• [Activity]: Each entry below must be written out exactly, with pictures left out.
*** Data records ***
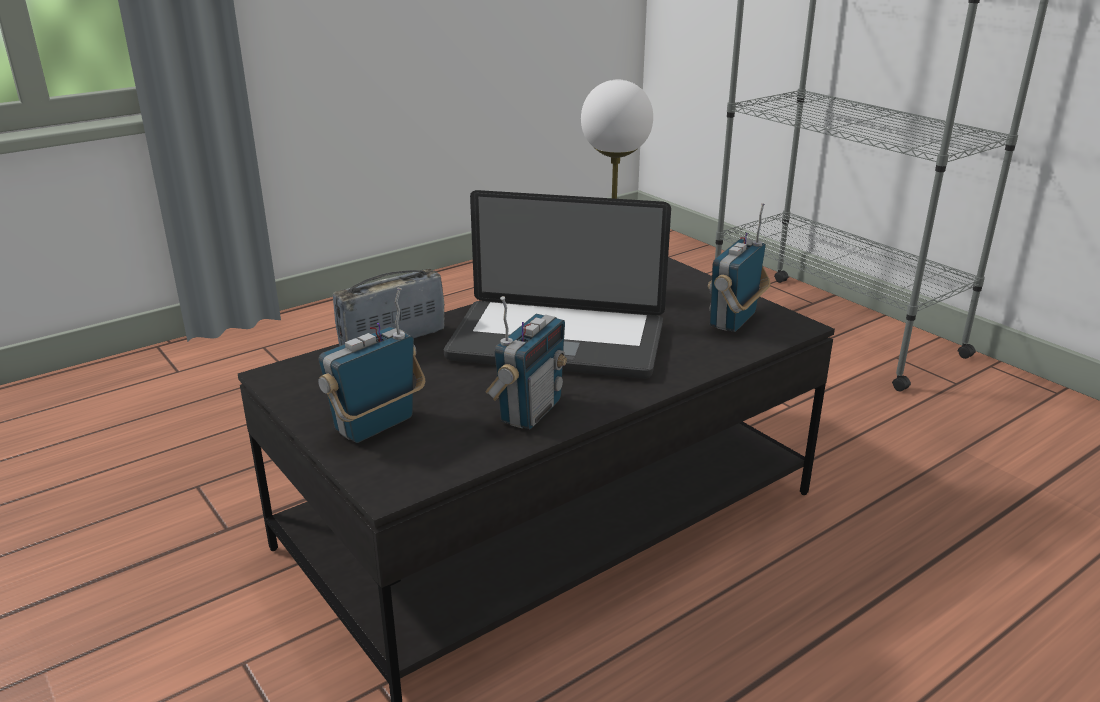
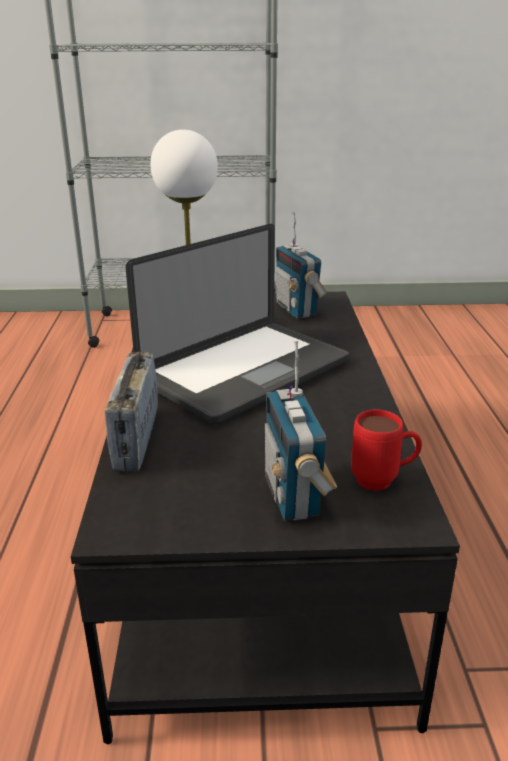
camera: 55 degrees left, 0 degrees up
radio [485,296,567,429] -> none
none -> red mug [351,410,422,491]

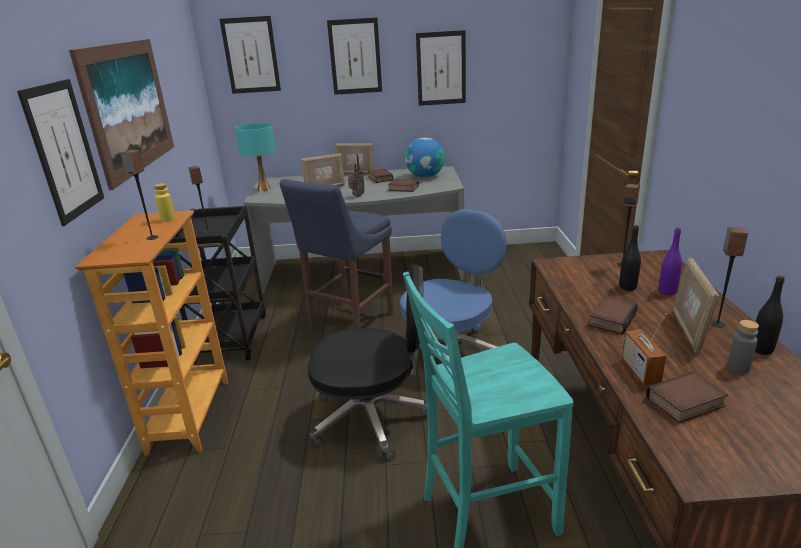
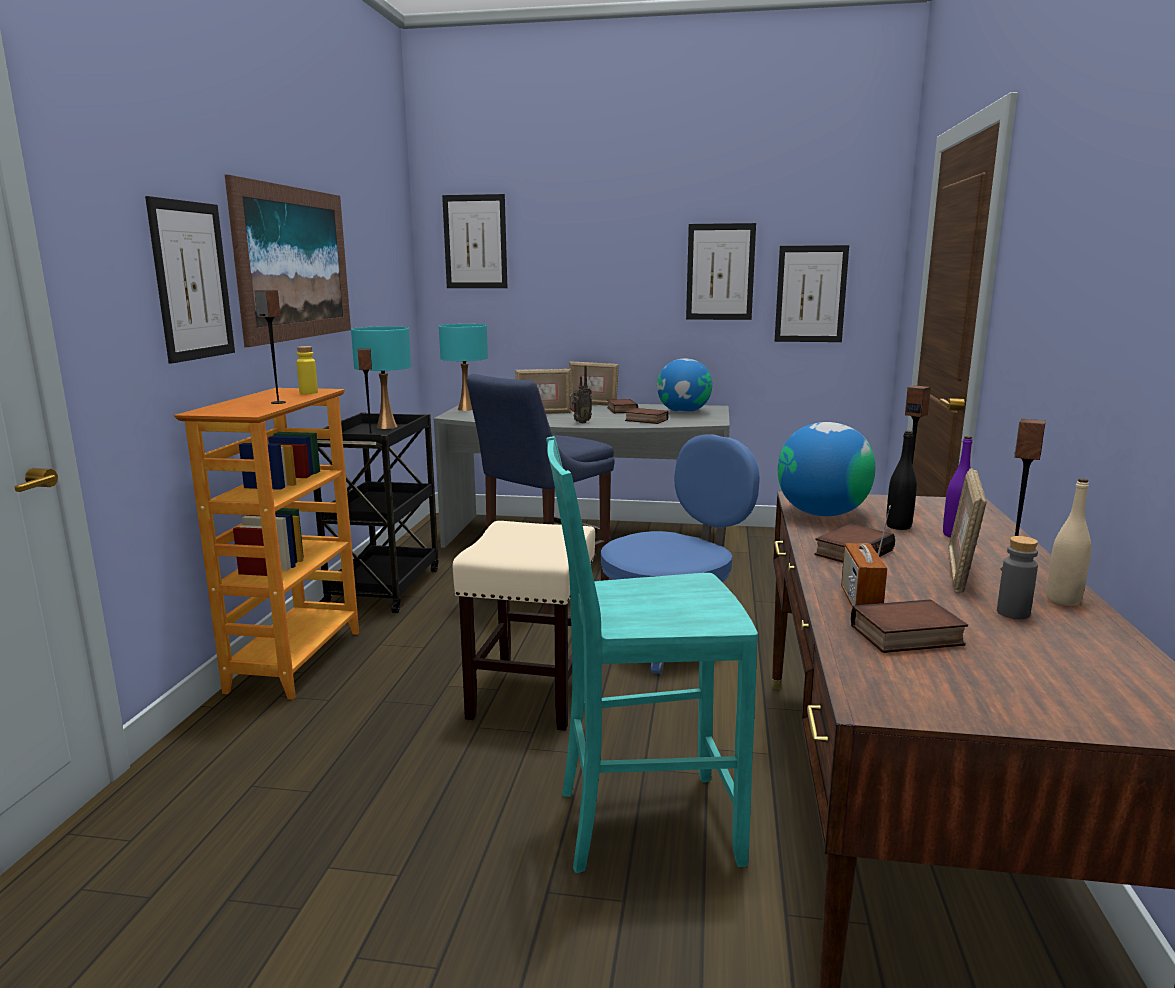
camera: 10 degrees right, 10 degrees down
black office chair [308,265,428,461] -> beige stool [452,521,595,731]
picture [327,17,382,95] -> picture moved to [775,245,849,342]
black bottle [755,275,785,355] -> beige bottle [1047,478,1091,606]
none -> turquoise table lamp [351,326,411,429]
none -> globe [778,422,875,516]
***
• [Problem solution]:
camera: 55 degrees left, 0 degrees up
radio [485,296,567,429] -> none
none -> red mug [351,410,422,491]

camera: 10 degrees right, 10 degrees down
black office chair [308,265,428,461] -> beige stool [452,521,595,731]
picture [327,17,382,95] -> picture moved to [775,245,849,342]
black bottle [755,275,785,355] -> beige bottle [1047,478,1091,606]
none -> turquoise table lamp [351,326,411,429]
none -> globe [778,422,875,516]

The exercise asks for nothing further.